(Try it)
Update the lines below by changing every "Digitalisering och tech" to "Digitalisering och teknik", keeping everything else the same. Leave the pictures out of your answer.

(Data to examine)
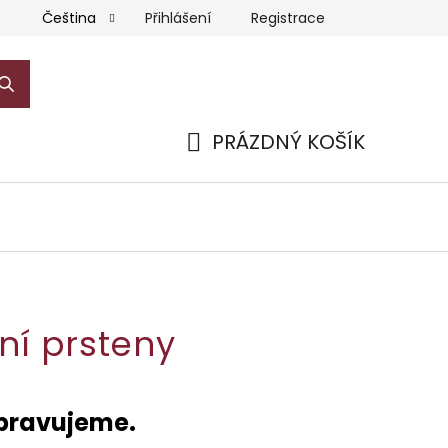
Přihlášení
Registrace
Čeština
PRÁZDNÝ KOŠÍK
NÁKUPNÍ
KOŠÍK
ní prsteny
ipravujeme.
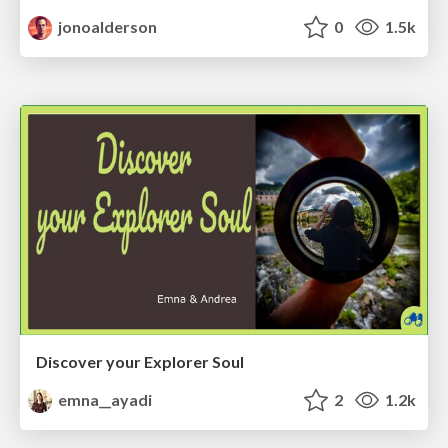
jonoalderson
0
1.5k
Discover your Explorer Soul
emna__ayadi
2
1.2k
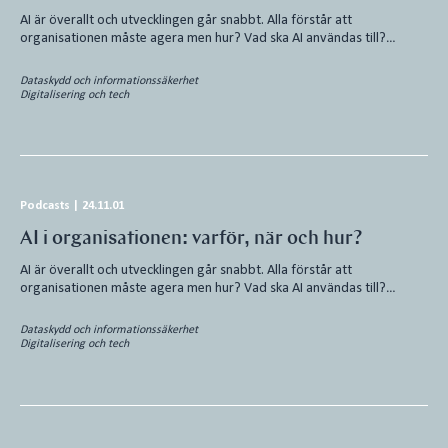
AI är överallt och utvecklingen går snabbt. Alla förstår att
organisationen måste agera men hur? Vad ska AI användas till?…
Dataskydd och informationssäkerhet
Digitalisering och tech
Podcasts
|
24.11.01
AI i organisationen: varför, när och hur?
AI är överallt och utvecklingen går snabbt. Alla förstår att
organisationen måste agera men hur? Vad ska AI användas till?…
Dataskydd och informationssäkerhet
Digitalisering och tech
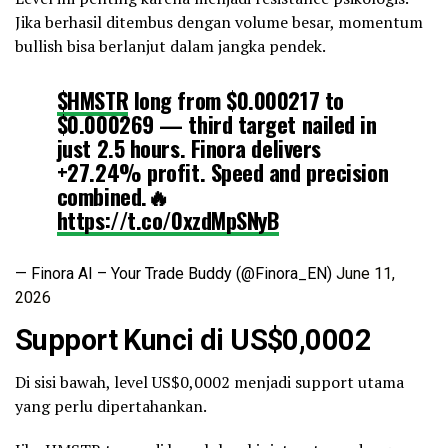
Jika berhasil ditembus dengan volume besar, momentum
bullish bisa berlanjut dalam jangka pendek.
$HMSTR
long from $0.000217 to
$0.000269 — third target nailed in
just 2.5 hours. Finora delivers
+27.24% profit. Speed and precision
combined.🔥
https://t.co/0xzdMpSNyB
— Finora AI – Your Trade Buddy (@Finora_EN)
June 11,
2026
Support Kunci di US$0,0002
Di sisi bawah, level US$0,0002 menjadi support utama
yang perlu dipertahankan.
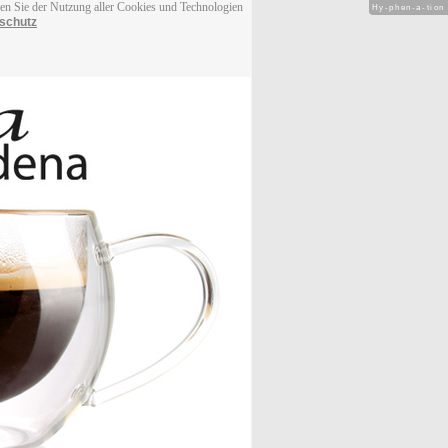
men Sie der Nutzung aller Cookies und Technologien
Hy-phen-a-tion
schutz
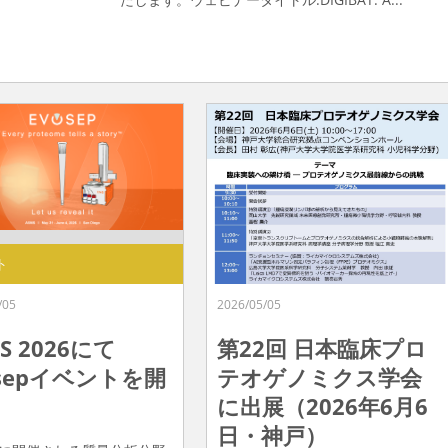
ト
/05
2026/05/05
S 2026にて
第22回 日本臨床プロ
osepイベントを開
テオゲノミクス学会
に出展（2026年6月6
日・神戸）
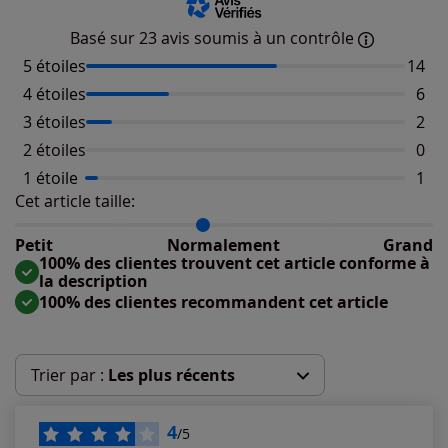
Basé sur 23 avis soumis à un contrôle
5 étoiles
Nombr
14
4 étoiles
Nomb
6
3 étoiles
Nomb
2
2 étoiles
Aucu
0
1 étoile
Nomb
1
Cet article taille:
Répartition du taillant selon les avis clients
Taille normalement : 88%
Taille petit : 13%
Petit
Normalement
Grand
Taille grand : 0%
100% des clientes trouvent cet article conforme à
la description
100% des clientes recommandent cet article
Trier par :
Les plus récents
Les plus récents
4
/5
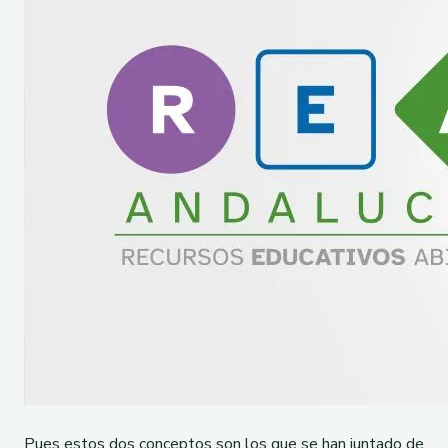
Pues estos dos conceptos son los que se han juntado de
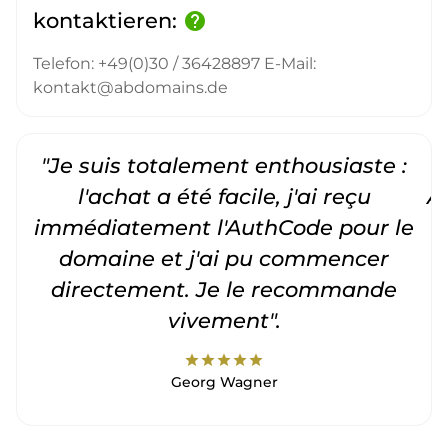
kontaktieren:
help
Telefon: +49(0)30 / 36428897 E-Mail:
kontakt@abdomains.de
"Je suis totalement enthousiaste :
"
l'achat a été facile, j'ai reçu
A
immédiatement l'AuthCode pour le
c
domaine et j'ai pu commencer
directement. Je le recommande
vivement".
star
star
star
star
star
Georg Wagner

(Your solution)
Přihlášení
Registrace
Čeština
PRÁZDNÝ KOŠÍK
NÁKUPNÍ
KOŠÍK
ní prsteny
ipravujeme.
jonoalderson
0
1.5k
Discover your Explorer Soul
emna__ayadi
2
1.2k
AI är överallt och utvecklingen går snabbt. Alla förstår att
organisationen måste agera men hur? Vad ska AI användas till?…
Dataskydd och informationssäkerhet
Digitalisering och teknik
Podcasts
|
24.11.01
AI i organisationen: varför, när och hur?
AI är överallt och utvecklingen går snabbt. Alla förstår att
organisationen måste agera men hur? Vad ska AI användas till?…
Dataskydd och informationssäkerhet
Digitalisering och teknik
Jika berhasil ditembus dengan volume besar, momentum
bullish bisa berlanjut dalam jangka pendek.
$HMSTR
long from $0.000217 to
$0.000269 — third target nailed in
just 2.5 hours. Finora delivers
+27.24% profit. Speed and precision
combined.🔥
https://t.co/0xzdMpSNyB
— Finora AI – Your Trade Buddy (@Finora_EN)
June 11,
2026
Support Kunci di US$0,0002
Di sisi bawah, level US$0,0002 menjadi support utama
yang perlu dipertahankan.
men Sie der Nutzung aller Cookies und Technologien
Hy-phen-a-tion
schutz
ト
/05
2026/05/05
S 2026にて
第22回 日本臨床プロ
osepイベントを開
テオゲノミクス学会
に出展（2026年6月6
日・神戸）
Basé sur 23 avis soumis à un contrôle
5 étoiles
Nombr
14
4 étoiles
Nomb
6
3 étoiles
Nomb
2
2 étoiles
Aucu
0
1 étoile
Nomb
1
Cet article taille:
Répartition du taillant selon les avis clients
Taille normalement : 88%
Taille petit : 13%
Petit
Normalement
Grand
Taille grand : 0%
100% des clientes trouvent cet article conforme à
la description
100% des clientes recommandent cet article
Trier par :
Les plus récents
Les plus récents
4
/5
Pues estos dos conceptos son los que se han juntado de
kontaktieren:
help
Telefon: +49(0)30 / 36428897 E-Mail:
kontakt@abdomains.de
"Je suis totalement enthousiaste :
"
l'achat a été facile, j'ai reçu
A
immédiatement l'AuthCode pour le
c
domaine et j'ai pu commencer
directement. Je le recommande
vivement".
star
star
star
star
star
Georg Wagner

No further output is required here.